Il sindaco presenta gli assessori e ringrazia i consiglieri delusi «che hanno fatto un passo indietro» Sui banchi della maggioranza però manca Bartolini e Verna abbandona quasi subito l’aula
TERAMO. Inizia con due assenze nelle file della maggioranza e una tensione che resta sottotraccia l’era dell’amministrazione guidata da Gianguido D’Alberto. Il sindaco si presenta nell’Ipogeo di piazza Garibaldi, per la seduta d’esordio del suo mandato, in completo blu cobalto e fascia tricolore sul petto. Nessuna sorpresa, né su nomi e deleghe degli assessori, resi pubblici 24 ore prima del consiglio, né sui malumori che serpeggiano tra gli alleati ma solo in parte emersi all’atto dell’ufficializzazione della nuova giunta. Le defezioni sono nel Pd da parte di due consiglieri reduci dalla passata esperienza amministrativa e non coinvolti in incarichi di governo. Flavio Bartolini comunica di essere impossibilitato alla presenza da impegni personali, Maurizio Verna fa giusto una fugace apparizione subito l’apertura dei lavori, giusto il tempo di depositare nell’urna la scheda bianca nella prima votazione per il presidente del consiglio, e poi si eclissa in sella alla sua bici.

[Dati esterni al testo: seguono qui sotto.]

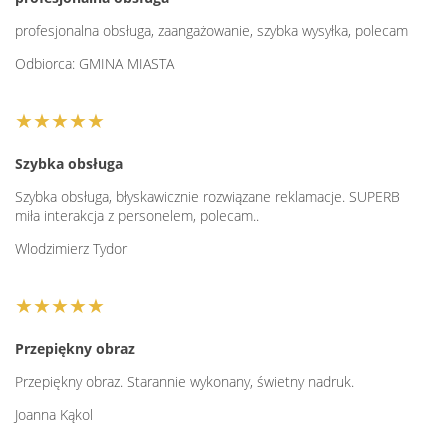
profesjonalna obsługa, zaangażowanie, szybka wysyłka, polecam
Odbiorca: GMINA MIASTA
★★★★★
Szybka obsługa
Szybka obsługa, błyskawicznie rozwiązane reklamacje. SUPERB
miła interakcja z personelem, polecam..
Wlodzimierz Tydor
★★★★★
Przepiękny obraz
Przepiękny obraz. Starannie wykonany, świetny nadruk.
Joanna Kąkol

Prima di defilarsi, annunciando un rientro in aula che non ci sarà, esterna un paio di concetti di circostanza sulla sua mancata designazione a presidente del consiglio.

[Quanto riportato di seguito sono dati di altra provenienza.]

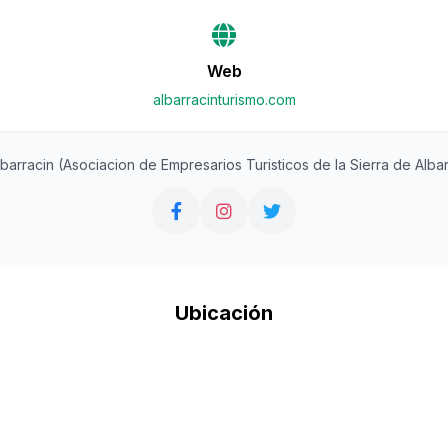
Web
albarracinturismo.com
barracin (Asociacion de Empresarios Turisticos de la Sierra de Alba
Ubicación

«Non sono deluso», dichiara, «ognuno si aspetta qualcosa e bisogna fare una scelta, anche perché i numeri sono quelli». Cataloga come «indiscrezioni giornalistiche» i pronostici che lo volevano alla guida del consiglio, incarico poi in effetti destinato ad Alberto Melarangelo. «I consiglieri del Pd hanno indicato lui», taglia corto, «va bene così». Se ne va e non fa in tempo a sentire i ringraziamenti pubblici che il sindaco rivolge a lui, a Bartolini «e a tutti consiglieri che hanno fatto un passo indietro». In questa fase D’Alberto ha ritenuto più opportuno puntare su altri ma spiega «la squadra che conta non è quella della giunta, ma la maggioranza e l’intero consiglio». Le nomine sono scaturite da «una profonda riflessione e da un confronto ampio con tutti i gruppi di maggioranza per arrivare alla massima condivisione possibile». Ne è nato un assetto incentrato su ambiti tematici, più che su deleghe in senso stretto, con un «mix di competenza, esperienza e rinnovamento». Anche in questo D’Alberto vuole dare un segno discontinuità. «Non ci saranno compartimenti stagni», spiega, «ma aree omogenee capaci di dialogare tra loro in giunta, con le commissioni e con il consiglio». Un’impostazione che, dai banchi dell’opposizione, per Mauro Di Dalmazio nasconde un rischio. «Le cointeressenze non diventino sovrapposizioni e conflitti di competenze», avverte, «che ingessino l’attività amministrativa». Nel centrodestra mancano Raimondo Micheli, per impegni familiari, e Giandonato Morra, alle prese con un piccolo intervento chirurgico. Ad affondare i primi colpi è dunque l’ex assessore di “Futuro in” Franco Fracassa che mette nel mirino le deleghe pesanti a ricostruzione e bilancio tenute da D’Alberto. «Lei ha definito spesso l’ex sindaco Maurizio Brucchi un uomo solo al comando», sottolinea, «ma al suo confronto è un dilettante». Immediata la replica del primo cittadino. «Uomo solo al comando per me è chi si sovrappone agli altri», osserva, Anche per il grillino Cristiano Rocchetti, però, vede il pericolo di sovraccarico per il sindaco «che invece deve avere un ruolo di regia». Sui banchi della giunta ci sono gigli. Li ha portati la vicesindaco Maria Cristina Marroni che spiega: «Sono simbolo di purezza e fedeltà che vogliamo incarnare, rappresentano l’arcangelo Gabriele e sant’Antonio, protettore dei bambini ai quali dedicheremo il nostro impegno».